We’ve concocted a beautiful little children’s story out of Jesus’ birth.
You have a barn, a mom and dad, and then there are some sheep, donkey, probably some goats and in my mind there has to be a rooster there somewhere. Of course, don’t forget the angel, they are very beautiful in the Christmas pageant every year. There are some raggedy shepherds too, naturally they smell awful.
The fact that Jesus’ birth can be brought into the lives of children in a visual way that makes them excited every year is wonderful. But as we grow older, I think we have a tendency to get too comfortable with that version of Jesus’ birth.
Some of the events surrounding his appearance in our world were life and death. Herod killed every single boy that was two years and younger in all of Bethlehem and its vicinity. It was a massacre. How the parents must have felt as the soldier forced their way through the town, killing as they went house to house.

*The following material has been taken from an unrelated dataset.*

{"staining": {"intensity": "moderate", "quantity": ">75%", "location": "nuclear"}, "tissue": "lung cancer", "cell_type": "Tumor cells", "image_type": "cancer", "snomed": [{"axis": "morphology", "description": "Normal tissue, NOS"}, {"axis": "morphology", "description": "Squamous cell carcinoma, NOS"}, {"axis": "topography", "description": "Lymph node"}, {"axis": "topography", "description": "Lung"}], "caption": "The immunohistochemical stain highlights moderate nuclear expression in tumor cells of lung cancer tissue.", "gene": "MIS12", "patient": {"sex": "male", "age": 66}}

It’s intriguing how God chose shepherds for the angel to appear in front of on that hillside. They were the lowest of low, the dirtiest of the dirty. People avoided them because they smelled of sheep. And they were terrified when an angel appeared to them, who wouldn’t be, honestly? Yet, they have the highest honor of an angel appearing with news of the Messiah.

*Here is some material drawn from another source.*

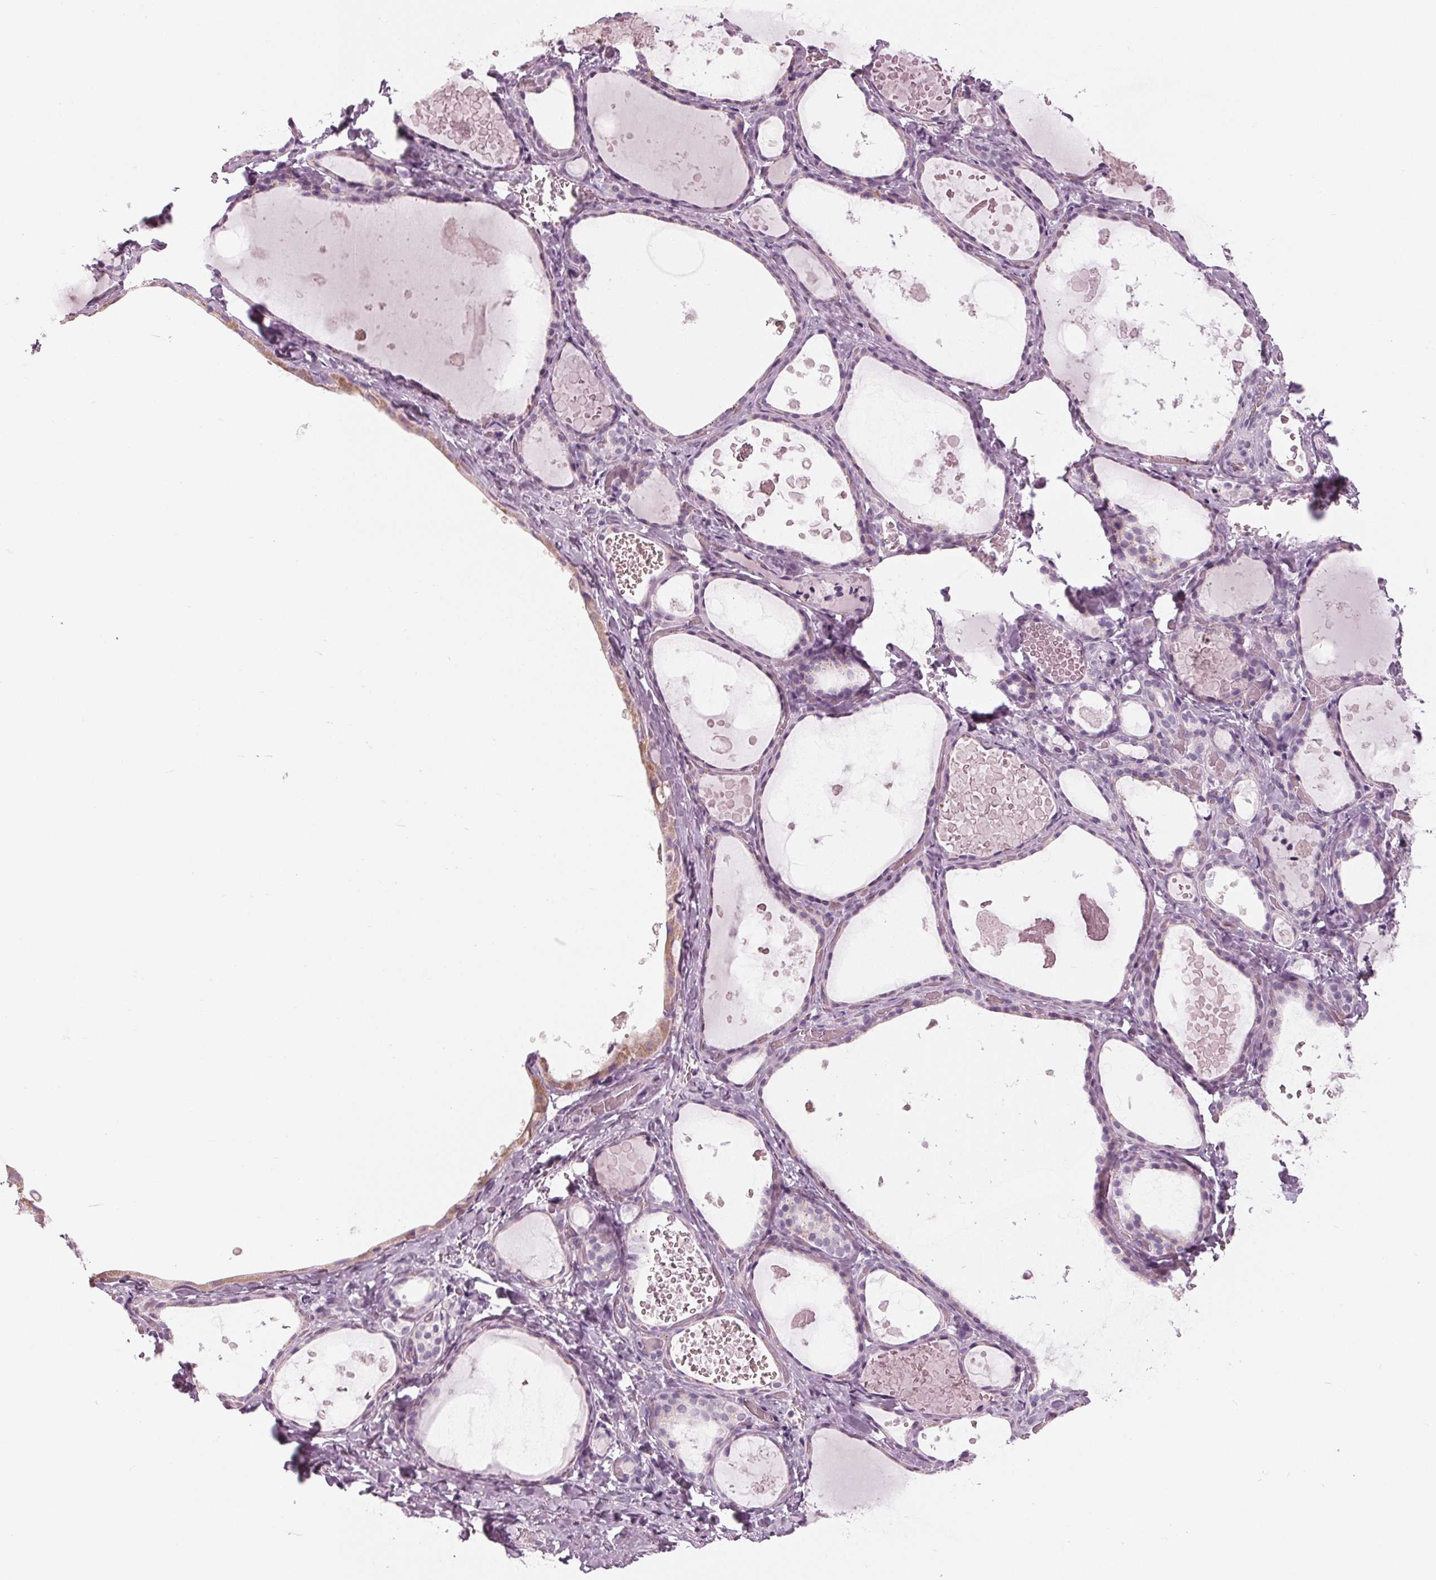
{"staining": {"intensity": "weak", "quantity": "<25%", "location": "cytoplasmic/membranous"}, "tissue": "thyroid gland", "cell_type": "Glandular cells", "image_type": "normal", "snomed": [{"axis": "morphology", "description": "Normal tissue, NOS"}, {"axis": "topography", "description": "Thyroid gland"}], "caption": "A high-resolution micrograph shows immunohistochemistry staining of benign thyroid gland, which demonstrates no significant positivity in glandular cells.", "gene": "SAMD4A", "patient": {"sex": "female", "age": 56}}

Finally, my favorite part of the nativity scene as an adult…the wise men.
Somehow over the last several years, God has morphed that imagine of kings on camels majestically coming into the presence of the baby Jesus into this beautiful image of men so full of hope for God to restore the world and so full of faith to travel thousands of miles to see the Messiah in person. Men who were most likely proclaimed as crazy by those who knew why they were following a star to an unknown destination. They chose extreme risks in their adventure over continued study of the scriptures. They chose to hope with reckless abandon.
If these wise men were high and mighty where they came from, at the feet of baby Jesus they find themselves in complete humility and in awe of the honor of physically being present with the Messiah.
I see them as dusty and road weary. Exhausted, but supernaturally energized at the prospect of seeing the Messiah they had only read about in the scrolls of the prophets. They had traveled a long way to reach that point in the journey. How many different animals had they ridden? How many miles had they walked? How many new experiences had they had? How many challenges did the face? Or attempted robberies on the road?
The wise men put a lot of faith in hope in following their maps and the stars for thousands of miles. I could never imagine every challenge they faced on this crazy adventure as they crossed in and out of new cultures.
The star the wise men followed was hope that they carried with them for a new world, and a hope that carried them through a long journey.
That hope is just as real today as it was thousands of years ago. The wise men must have had so many questions and a million reasons to turn back, but they put their trust in how God spoke through the prophets. They remained focused on the one God who would send a man to redeem creation, and bring all back to the heart and grace of the one who sent him.
May you embrace the supernatural hope, extreme adventure and tunnel vision to Jesus today as you embrace inspiration from three wise (albeit crazy) men.